Por: José Manuel Herrera Villa*
Importa en todo trasegar estatal y atendiendo siempre su buena marcha económica, definir claras reglas con plena seguridad jurídica a los inversionistas nacionales y extranjeros, así como establecer mecanismos distributivos que más allá de la transferencia directa de recursos permitan crecer la capacidad educativa y productiva de los países. Establecer modelos económicos que provoquen sustanciales y provechosas modificaciones, Obligar reformas, dar lugar a significativos desarrollos y velar por articularse de la mejor forma y manera con los principales agentes productivos, energía, química, farmacéutica, alimentaria, bélica, financiera y demás, en la afirmación que no se puede como estado ser ajeno a las transformaciones estructurales, las nuevas teorías sociales y constitucionales, so pena de estancar las economías, dejar de crecer a buenos promedios, no mantener una política soberana y una diplomacia gallarda y brillante, como también velar por que no se desmantelen las estructuras constitucionales y económicas.
Trabajo permanente y constante de los gobiernos debe ser corregir con claridad cualquier asomo de desviaciones ideológicas, ni desgastarse es la seria controversia entre seguir manteniendo una economía sujeta al mercado o retomar algunos principios primigenios, lo que no conviene de conformidad con la velocidad orbital en esta como en otras materias, ya que lo cual generaría dicotomías entre la necesidad de crecer pero también la de mantener políticas sociales, lo que obliga no violentar las relaciones comerciales y financieras que vinculan a los países al mundo global.

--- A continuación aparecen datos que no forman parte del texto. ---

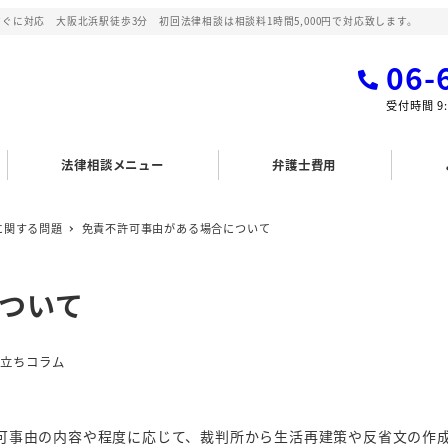
に対応 大阪北浜駅徒歩3分 初回法律相談は相談料1時間5,000円で対応致します。
06-
受付時間 9:
法律相談メニュー
弁護士費用
に関する問題
免責不許可事由がある場合について
ついて
役立ちコラム
可事由の内容や程度に応じて、裁判所から生活再建策や反省文の作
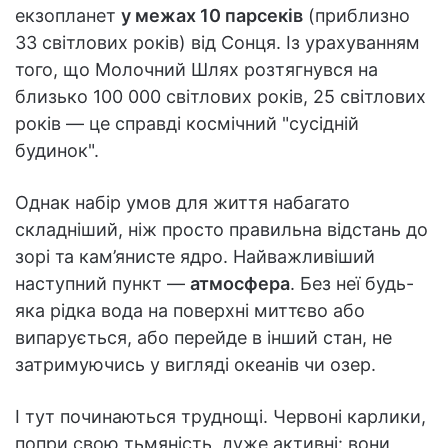
екзопланет
у межах 10 парсеків
(приблизно
33 світлових років) від Сонця. Із урахуванням
того, що Молочний Шлях розтягнувся на
близько 100 000 світлових років, 25 світлових
років — це справді космічний "сусідній
будинок".
Однак набір умов для життя набагато
складніший, ніж просто правильна відстань до
зорі та кам’янисте ядро. Найважливіший
наступний пункт —
атмосфера
. Без неї будь-
яка рідка вода на поверхні миттєво або
випарується, або перейде в інший стан, не
затримуючись у вигляді океанів чи озер.
І тут починаються труднощі. Червоні карлики,
попри свою тьмяність, дуже активні: вони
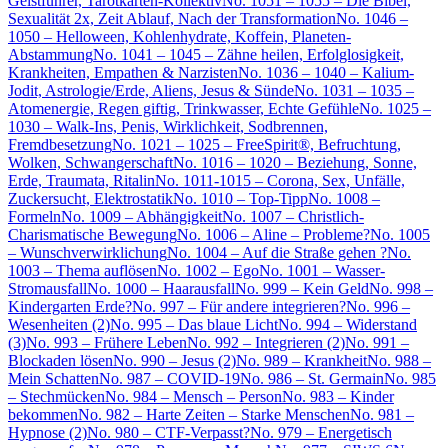
Geistführer, Tarotkarten-Kollektiv
No. 1051 – 1055 – Die Bibel,
Sexualität 2x, Zeit Ablauf, Nach der Transformation
No. 1046 –
1050 – Helloween, Kohlenhydrate, Koffein, Planeten-
Abstammung
No. 1041 – 1045 – Zähne heilen, Erfolglosigkeit,
Krankheiten, Empathen & Narzisten
No. 1036 – 1040 – Kalium-
Jodit, Astrologie/Erde, Aliens, Jesus & Sünde
No. 1031 – 1035 –
Atomenergie, Regen giftig, Trinkwasser, Echte Gefühle
No. 1025 –
1030 – Walk-Ins, Penis, Wirklichkeit, Sodbrennen,
Fremdbesetzung
No. 1021 – 1025 – FreeSpirit®, Befruchtung,
Wolken, Schwangerschaft
No. 1016 – 1020 – Beziehung, Sonne,
Erde, Traumata, Ritalin
No. 1011-1015 – Corona, Sex, Unfälle,
Zuckersucht, Elektrostatik
No. 1010 – Top-Tipp
No. 1008 –
Formeln
No. 1009 – Abhängigkeit
No. 1007 – Christlich-
Charismatische Bewegung
No. 1006 – Aline – Probleme?
No. 1005
– Wunschverwirklichung
No. 1004 – Auf die Straße gehen ?
No.
1003 – Thema auflösen
No. 1002 – Ego
No. 1001 – Wasser-
Stromausfall
No. 1000 – Haarausfall
No. 999 – Kein Geld
No. 998 –
Kindergarten Erde?
No. 997 – Für andere integrieren?
No. 996 –
Wesenheiten (2)
No. 995 – Das blaue Licht
No. 994 – Widerstand
(3)
No. 993 – Frühere Leben
No. 992 – Integrieren (2)
No. 991 –
Blockaden lösen
No. 990 – Jesus (2)
No. 989 – Krankheit
No. 988 –
Mein Schatten
No. 987 – COVID-19
No. 986 – St. Germain
No. 985
– Stechmücken
No. 984 – Mensch – Person
No. 983 – Kinder
bekommen
No. 982 – Harte Zeiten – Starke Menschen
No. 981 –
Hypnose (2)
No. 980 – CTF-Verpasst?
No. 979 – Energetisch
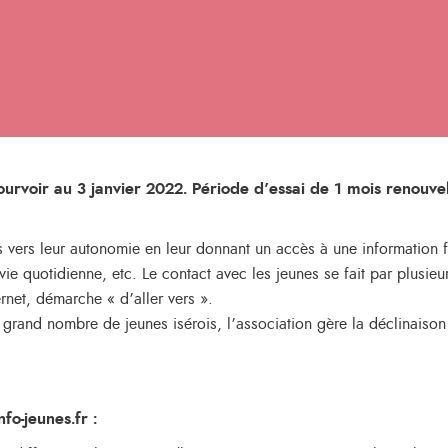
rvoir au 3 janvier 2022. Période d’essai de 1 mois renouvel
vers leur autonomie en leur donnant un accès à une information fia
vie quotidienne, etc. Le contact avec les jeunes se fait par plusi
ernet, démarche « d’aller vers ».
s grand nombre de jeunes isérois, l’association gère la déclinaison
fo-jeunes.fr :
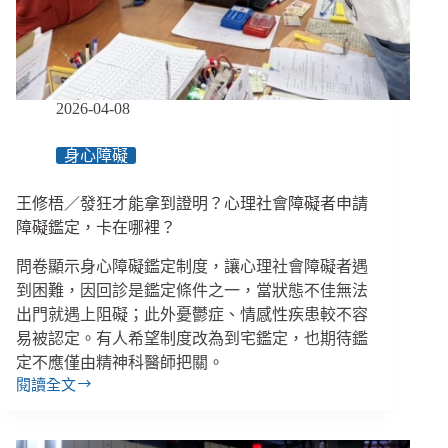
見
財
務
卡
住
2026-04-08
的
原
身心障礙
因
／
王修梧／發狂才能拿到證明？心理社會障礙者申請
【馴
錢
障礙鑑定，卡在哪裡？
師
問卷顯示身心障礙鑑定制度，讓心理社會障礙者遇
財
務
到困難，因回診是鑑定條件之一，當狀態不佳無法
諮
出門就遇上阻礙；此外憂鬱症、情感性疾患較不容
詢
易被認定。有人希望制度改為到宅鑑定，也期待鑑
室】
定不應僅由精神科醫師把關。
閱讀全文
王
修
梧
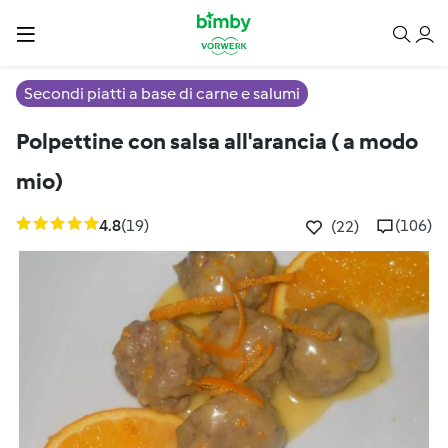
Secondi piatti a base di carne e salumi
Polpettine con salsa all'arancia ( a modo
mio)
4.8
(19)
(106)
(22)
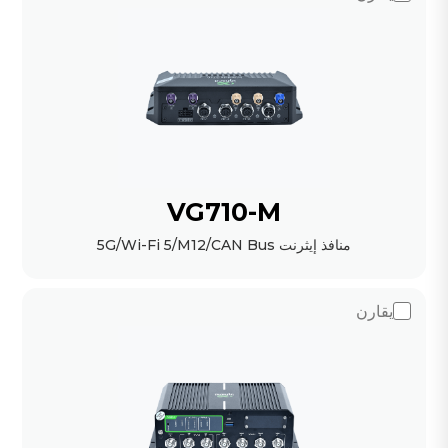
VG710-M
منافذ إيثرنت 5G/Wi-Fi 5/M12/CAN Bus
يقارن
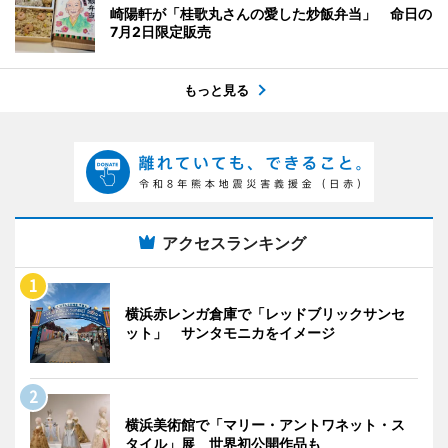
崎陽軒が「桂歌丸さんの愛した炒飯弁当」 命日の
7月2日限定販売
もっと見る
アクセスランキング
横浜赤レンガ倉庫で「レッドブリックサンセ
ット」 サンタモニカをイメージ
横浜美術館で「マリー・アントワネット・ス
タイル」展 世界初公開作品も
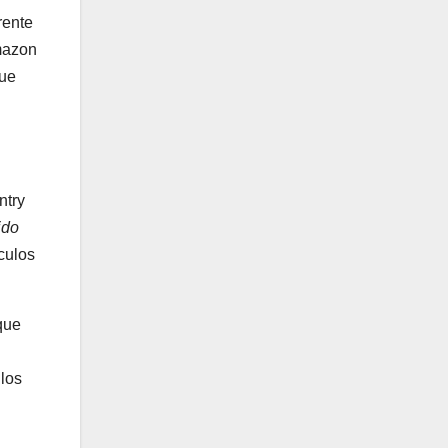
rente
mazon
que
ntry
ido
culos
que
 los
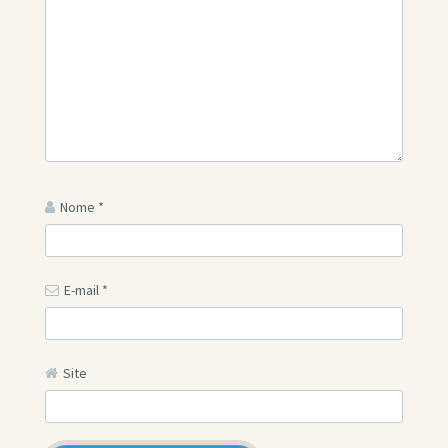
Nome
*
E-mail
*
Site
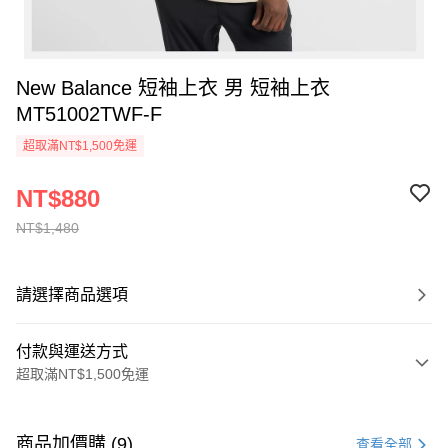
New Balance 短袖上衣 男 短袖上衣
MT51002TWF-F
超取滿NT$1,500免運
NT$880
NT$1,480
請選擇商品選項
付款與運送方式
超取滿NT$1,500免運
付款方式
信用卡一次付款
商品加價購 (9)
查看全部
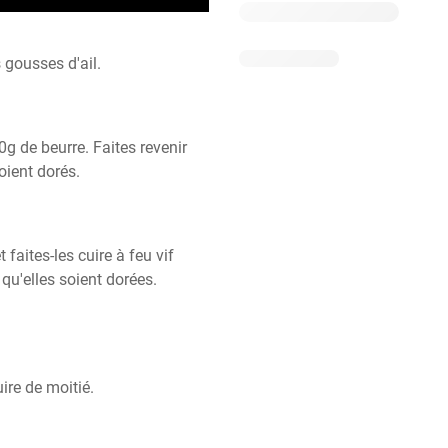
 gousses d'ail.
0g de beurre. Faites revenir 
soient dorés.
faites-les cuire à feu vif 
u'elles soient dorées. 
uire de moitié.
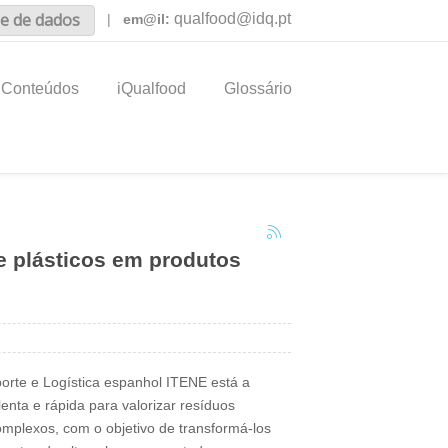
e de dados
qualfood@idq.pt
|
em@il:
Conteúdos
iQualfood
Glossário
e plásticos em produtos
orte e Logística espanhol ITENE está a
enta e rápida para valorizar resíduos
 complexos, com o objetivo de transformá-los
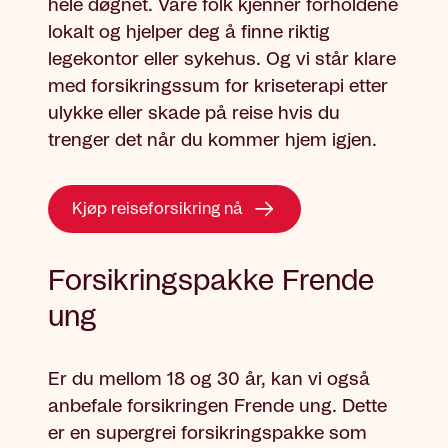
hele døgnet. Våre folk kjenner forholdene
lokalt og hjelper deg å finne riktig
legekontor eller sykehus. Og vi står klare
med forsikringssum for kriseterapi etter
ulykke eller skade på reise hvis du
trenger det når du kommer hjem igjen.
Kjøp reiseforsikring nå
Forsikringspakke Frende
ung
Er du mellom 18 og 30 år, kan vi også
anbefale forsikringen Frende ung. Dette
er en supergrei forsikringspakke som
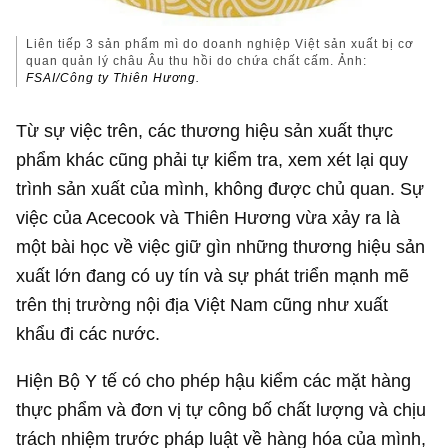
Liên tiếp 3 sản phẩm mì do doanh nghiệp Việt sản xuất bị cơ
quan quản lý châu Âu thu hồi do chứa chất cấm. Ảnh:
FSAI/Công ty Thiên Hương.
Từ sự việc trên, các thương hiệu sản xuất thực
phẩm khác cũng phải tự kiểm tra, xem xét lại quy
trình sản xuất của mình, không được chủ quan. Sự
việc của Acecook và Thiên Hương vừa xảy ra là
một bài học về việc giữ gìn những thương hiệu sản
xuất lớn đang có uy tín và sự phát triển mạnh mẽ
trên thị trường nội địa Việt Nam cũng như xuất
khẩu đi các nước.
Hiện Bộ Y tế có cho phép hậu kiểm các mặt hàng
thực phẩm và đơn vị tự công bố chất lượng và chịu
trách nhiệm trước pháp luật về hàng hóa của mình,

Necesitase mayor inversión pública y privada, sujetas a una mejor distribución de la riqueza; las grandes fortunas nacionales puestas al servicio de la gente, y aupar porque los ciudadanos todos tengan acceso a los elementos esenciales para sobrevivir con dignidad, en lo que se debe actuar con inteligencia y cautela. Olvidarse igualmente de caprichos seudo ideológicos que sólo conducen a ineficiencia y corrupción, siendo necesario como mandato fundamental, encontrar el camino para reducir el crecimiento exponencial del crimen organizado y sus aliados.
No puede ser que se apliquen erróneamente las políticas públicas, valiendo la pena en consecuencia analizar a fondo las verdaderas reformas que se requieren para restaurar con valor y dignidad el destino que trazan Constitución e historia, lo que indica mantener en lo fundamental un sistema democrático plural, escuchar a todas las voces y a todas las corrientes de pensamiento puesto que nadie es dueño único de la verdad, siendo prudencia e inteligencia los instrumentos requeridos para mantener un equilibrio entre los objetivos sociales y los objetivos económicos de crecimiento y distribución; todo lo cual, por cuanto las unidades nacionales, más allá de cualquier retorica es sustancial y sólo se logrará haciendo a un lado polarización, odio, insulto, autoritarismo, demagogia, populismo, diatribas y demás otras desviaciones y distracciones, muchas de ellas perniciosas y protervas, cuando lo que interesa es reconsideremos el porvenir, valiendo en consecuencia promover en fondo y forma la reconciliación nacional, una de las formas mejores para avanzar.
*Profesional en Administración y Finanzas. Especializado en Auditoría Integral. Proyectos de Desarrollo.